According to the article about the UCLA kidney transplant trial, who donated Karina Ledesma's kidney?

START PROVIDED PASSAGE

27 November, 2025
ucla-trial-could-revolutionize-kidney-transplant-recovery

When Karina Ledesma’s kidneys failed during her high school years, she faced the daunting prospect of a transplant followed by a lifetime on immunosuppressive drugs. However, thanks to an experimental clinical trial at UCLA, she now lives with a kidney donated by her sister and no longer requires daily medication to protect it.

“It was such a relief to finally throw all the drugs away,” said Ledesma, 26. “I didn’t need to keep them here. I didn’t need to see them every day as a reminder. Tossing them all out was just a really great feeling.”

For nearly a year post-transplant, and before joining the trial, Ledesma suffered from the side effects of immunosuppressive medications, including insomnia, burning sensations in her extremities, and the constant need to schedule her day around medication times. Now, she is free from these burdens, supported by her sister Rosa Rivera, 28, who donated the kidney.

UCLA’s Groundbreaking Clinical Trial

More patients may soon share Ledesma’s experience. Dr. Jeffrey Veale of UCLA has secured a $6.7 million grant from the California Institute for Regenerative Medicine to expand the clinical trial that aided Ledesma. His study investigates delayed immune tolerance, which involves infusing donor-derived blood stem cells months or years after a kidney transplant to retrain the recipient’s immune system, potentially eliminating the need for lifelong immunosuppressive drugs.

END PROVIDED PASSAGE
START DATA RECORDS

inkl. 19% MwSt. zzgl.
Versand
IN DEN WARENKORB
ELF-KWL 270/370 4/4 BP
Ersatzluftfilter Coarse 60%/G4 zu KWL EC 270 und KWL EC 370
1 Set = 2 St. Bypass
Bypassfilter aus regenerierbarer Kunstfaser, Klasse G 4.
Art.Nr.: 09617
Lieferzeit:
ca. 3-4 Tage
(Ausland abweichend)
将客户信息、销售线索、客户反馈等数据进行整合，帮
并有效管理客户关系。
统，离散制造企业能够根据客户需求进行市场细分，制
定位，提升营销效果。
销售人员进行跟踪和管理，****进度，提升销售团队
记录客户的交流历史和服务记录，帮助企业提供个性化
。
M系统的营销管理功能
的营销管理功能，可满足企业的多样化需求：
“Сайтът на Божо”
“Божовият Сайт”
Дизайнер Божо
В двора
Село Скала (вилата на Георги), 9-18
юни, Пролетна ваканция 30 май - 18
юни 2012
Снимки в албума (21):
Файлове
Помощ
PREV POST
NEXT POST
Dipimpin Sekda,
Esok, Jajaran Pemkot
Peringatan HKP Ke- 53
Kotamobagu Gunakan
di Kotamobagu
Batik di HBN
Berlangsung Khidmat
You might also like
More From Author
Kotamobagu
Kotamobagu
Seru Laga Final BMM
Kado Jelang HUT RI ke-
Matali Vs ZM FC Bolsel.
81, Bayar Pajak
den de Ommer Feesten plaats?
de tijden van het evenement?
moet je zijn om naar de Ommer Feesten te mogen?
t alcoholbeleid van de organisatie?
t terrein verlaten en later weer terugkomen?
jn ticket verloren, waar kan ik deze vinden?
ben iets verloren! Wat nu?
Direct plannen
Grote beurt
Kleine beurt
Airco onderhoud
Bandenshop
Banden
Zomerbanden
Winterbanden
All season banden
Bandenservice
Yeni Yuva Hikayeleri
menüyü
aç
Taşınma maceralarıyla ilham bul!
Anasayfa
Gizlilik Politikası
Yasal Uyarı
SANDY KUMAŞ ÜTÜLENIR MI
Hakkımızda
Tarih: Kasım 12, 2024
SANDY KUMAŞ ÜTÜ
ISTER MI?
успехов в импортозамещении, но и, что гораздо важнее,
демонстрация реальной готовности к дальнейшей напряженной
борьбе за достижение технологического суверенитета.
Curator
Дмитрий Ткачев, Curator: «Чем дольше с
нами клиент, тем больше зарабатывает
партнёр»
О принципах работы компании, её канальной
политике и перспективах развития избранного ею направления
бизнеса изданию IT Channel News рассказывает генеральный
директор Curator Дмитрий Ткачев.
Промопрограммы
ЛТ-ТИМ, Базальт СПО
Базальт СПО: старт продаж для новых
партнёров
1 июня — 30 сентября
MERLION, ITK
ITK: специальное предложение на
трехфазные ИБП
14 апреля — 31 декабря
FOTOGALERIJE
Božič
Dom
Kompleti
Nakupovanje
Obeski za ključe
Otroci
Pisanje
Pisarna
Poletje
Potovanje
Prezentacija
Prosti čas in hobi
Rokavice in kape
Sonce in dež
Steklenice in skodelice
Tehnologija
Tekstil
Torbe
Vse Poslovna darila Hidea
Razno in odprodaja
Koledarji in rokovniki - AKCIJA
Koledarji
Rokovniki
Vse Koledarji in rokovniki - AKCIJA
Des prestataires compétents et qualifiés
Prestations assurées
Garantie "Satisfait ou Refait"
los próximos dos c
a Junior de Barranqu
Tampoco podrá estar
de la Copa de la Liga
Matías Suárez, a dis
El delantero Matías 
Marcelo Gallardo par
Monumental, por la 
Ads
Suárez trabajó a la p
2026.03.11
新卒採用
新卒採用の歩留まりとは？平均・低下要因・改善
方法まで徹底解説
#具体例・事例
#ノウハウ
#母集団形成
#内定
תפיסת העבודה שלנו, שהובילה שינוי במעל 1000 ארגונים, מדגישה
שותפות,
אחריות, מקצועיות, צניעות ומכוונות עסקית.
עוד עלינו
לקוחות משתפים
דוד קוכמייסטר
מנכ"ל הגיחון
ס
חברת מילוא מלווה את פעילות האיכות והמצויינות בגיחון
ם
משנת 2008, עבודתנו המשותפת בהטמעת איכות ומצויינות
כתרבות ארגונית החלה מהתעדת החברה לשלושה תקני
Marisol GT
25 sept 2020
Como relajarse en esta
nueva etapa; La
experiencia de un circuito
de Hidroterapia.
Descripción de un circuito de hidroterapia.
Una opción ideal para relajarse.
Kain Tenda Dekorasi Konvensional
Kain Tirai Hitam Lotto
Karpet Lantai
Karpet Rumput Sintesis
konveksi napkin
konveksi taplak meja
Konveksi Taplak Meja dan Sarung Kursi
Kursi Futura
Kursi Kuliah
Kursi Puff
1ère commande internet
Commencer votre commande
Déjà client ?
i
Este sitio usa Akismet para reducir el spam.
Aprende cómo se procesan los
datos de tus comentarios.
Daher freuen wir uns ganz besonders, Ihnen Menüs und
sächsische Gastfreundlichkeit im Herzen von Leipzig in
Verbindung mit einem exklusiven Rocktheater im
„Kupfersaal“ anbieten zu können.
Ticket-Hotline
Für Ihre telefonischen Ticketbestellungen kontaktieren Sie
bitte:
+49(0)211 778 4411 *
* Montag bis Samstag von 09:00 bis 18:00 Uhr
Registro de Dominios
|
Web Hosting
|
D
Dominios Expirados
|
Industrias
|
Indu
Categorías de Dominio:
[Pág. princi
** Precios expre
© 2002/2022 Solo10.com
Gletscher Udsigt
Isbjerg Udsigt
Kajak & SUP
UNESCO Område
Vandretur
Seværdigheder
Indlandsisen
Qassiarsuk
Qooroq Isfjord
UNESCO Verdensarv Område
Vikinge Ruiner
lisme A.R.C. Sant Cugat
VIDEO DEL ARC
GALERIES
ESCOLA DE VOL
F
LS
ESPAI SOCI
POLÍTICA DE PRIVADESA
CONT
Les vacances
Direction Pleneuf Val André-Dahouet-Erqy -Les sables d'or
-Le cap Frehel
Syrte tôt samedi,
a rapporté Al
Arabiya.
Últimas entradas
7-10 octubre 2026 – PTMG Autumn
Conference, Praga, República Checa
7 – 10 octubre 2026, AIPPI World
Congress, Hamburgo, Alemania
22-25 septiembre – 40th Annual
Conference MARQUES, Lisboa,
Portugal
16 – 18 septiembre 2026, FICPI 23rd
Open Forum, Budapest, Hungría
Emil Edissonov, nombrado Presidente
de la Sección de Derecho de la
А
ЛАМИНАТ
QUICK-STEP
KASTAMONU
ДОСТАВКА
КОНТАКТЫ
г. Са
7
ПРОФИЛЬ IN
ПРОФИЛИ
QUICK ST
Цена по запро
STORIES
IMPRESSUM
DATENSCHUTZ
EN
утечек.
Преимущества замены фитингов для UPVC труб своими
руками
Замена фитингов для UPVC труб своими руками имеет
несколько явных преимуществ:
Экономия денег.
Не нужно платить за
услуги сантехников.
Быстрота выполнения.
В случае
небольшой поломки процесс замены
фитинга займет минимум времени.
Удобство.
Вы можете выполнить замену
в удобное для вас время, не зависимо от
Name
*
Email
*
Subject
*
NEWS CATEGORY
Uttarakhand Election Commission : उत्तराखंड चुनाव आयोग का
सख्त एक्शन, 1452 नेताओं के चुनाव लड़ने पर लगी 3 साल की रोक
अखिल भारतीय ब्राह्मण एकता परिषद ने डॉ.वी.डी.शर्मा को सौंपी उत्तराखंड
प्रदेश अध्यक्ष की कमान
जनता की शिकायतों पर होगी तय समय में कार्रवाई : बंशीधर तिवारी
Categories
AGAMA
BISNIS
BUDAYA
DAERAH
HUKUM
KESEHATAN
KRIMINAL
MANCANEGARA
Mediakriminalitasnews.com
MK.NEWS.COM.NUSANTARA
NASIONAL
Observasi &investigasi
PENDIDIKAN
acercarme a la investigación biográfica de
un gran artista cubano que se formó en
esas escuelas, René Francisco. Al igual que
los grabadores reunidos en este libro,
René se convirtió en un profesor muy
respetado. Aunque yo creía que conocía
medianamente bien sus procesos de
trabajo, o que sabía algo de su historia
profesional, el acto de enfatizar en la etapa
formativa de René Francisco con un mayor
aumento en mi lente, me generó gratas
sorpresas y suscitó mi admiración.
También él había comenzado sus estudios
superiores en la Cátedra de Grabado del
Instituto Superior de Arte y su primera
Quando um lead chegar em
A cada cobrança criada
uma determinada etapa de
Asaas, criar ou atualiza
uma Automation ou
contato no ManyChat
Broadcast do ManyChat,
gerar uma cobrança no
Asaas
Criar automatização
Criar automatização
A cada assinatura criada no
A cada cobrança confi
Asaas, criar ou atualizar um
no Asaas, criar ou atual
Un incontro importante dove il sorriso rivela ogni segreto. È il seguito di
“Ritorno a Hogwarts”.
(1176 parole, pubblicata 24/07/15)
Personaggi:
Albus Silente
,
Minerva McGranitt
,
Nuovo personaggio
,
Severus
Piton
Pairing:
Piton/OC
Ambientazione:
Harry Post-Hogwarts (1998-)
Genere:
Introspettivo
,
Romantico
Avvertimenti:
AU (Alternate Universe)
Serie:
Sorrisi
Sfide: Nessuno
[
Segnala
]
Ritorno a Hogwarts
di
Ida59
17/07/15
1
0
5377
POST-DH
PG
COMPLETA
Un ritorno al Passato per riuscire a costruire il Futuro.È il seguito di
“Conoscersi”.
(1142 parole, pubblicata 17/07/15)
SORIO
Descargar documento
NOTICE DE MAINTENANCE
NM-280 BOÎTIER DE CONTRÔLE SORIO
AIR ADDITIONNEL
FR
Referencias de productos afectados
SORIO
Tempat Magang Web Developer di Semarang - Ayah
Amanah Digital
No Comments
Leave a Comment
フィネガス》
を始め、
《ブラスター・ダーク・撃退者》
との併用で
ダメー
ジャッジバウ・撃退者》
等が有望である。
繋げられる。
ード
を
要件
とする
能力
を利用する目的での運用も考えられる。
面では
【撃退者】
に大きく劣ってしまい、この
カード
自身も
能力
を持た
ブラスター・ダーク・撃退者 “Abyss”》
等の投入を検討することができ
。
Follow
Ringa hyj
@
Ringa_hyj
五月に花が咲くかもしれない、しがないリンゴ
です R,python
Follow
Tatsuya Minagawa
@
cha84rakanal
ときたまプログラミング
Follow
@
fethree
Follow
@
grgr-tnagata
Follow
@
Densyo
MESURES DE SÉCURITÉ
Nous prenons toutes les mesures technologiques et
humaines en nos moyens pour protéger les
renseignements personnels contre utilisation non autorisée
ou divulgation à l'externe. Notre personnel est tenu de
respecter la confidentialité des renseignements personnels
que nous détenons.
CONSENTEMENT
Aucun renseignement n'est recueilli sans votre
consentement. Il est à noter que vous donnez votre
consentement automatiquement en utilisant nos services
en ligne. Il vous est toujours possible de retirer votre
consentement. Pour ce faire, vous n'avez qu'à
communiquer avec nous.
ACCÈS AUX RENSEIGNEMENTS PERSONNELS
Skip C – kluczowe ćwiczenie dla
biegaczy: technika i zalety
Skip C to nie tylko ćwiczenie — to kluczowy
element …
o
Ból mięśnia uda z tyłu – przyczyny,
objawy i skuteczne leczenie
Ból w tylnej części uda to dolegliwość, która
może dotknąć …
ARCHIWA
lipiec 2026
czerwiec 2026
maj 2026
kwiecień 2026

END DATA RECORDS

▶ [RESULT FOR THIS TASK]
Her sister, Rosa Rivera, 28, donated the kidney.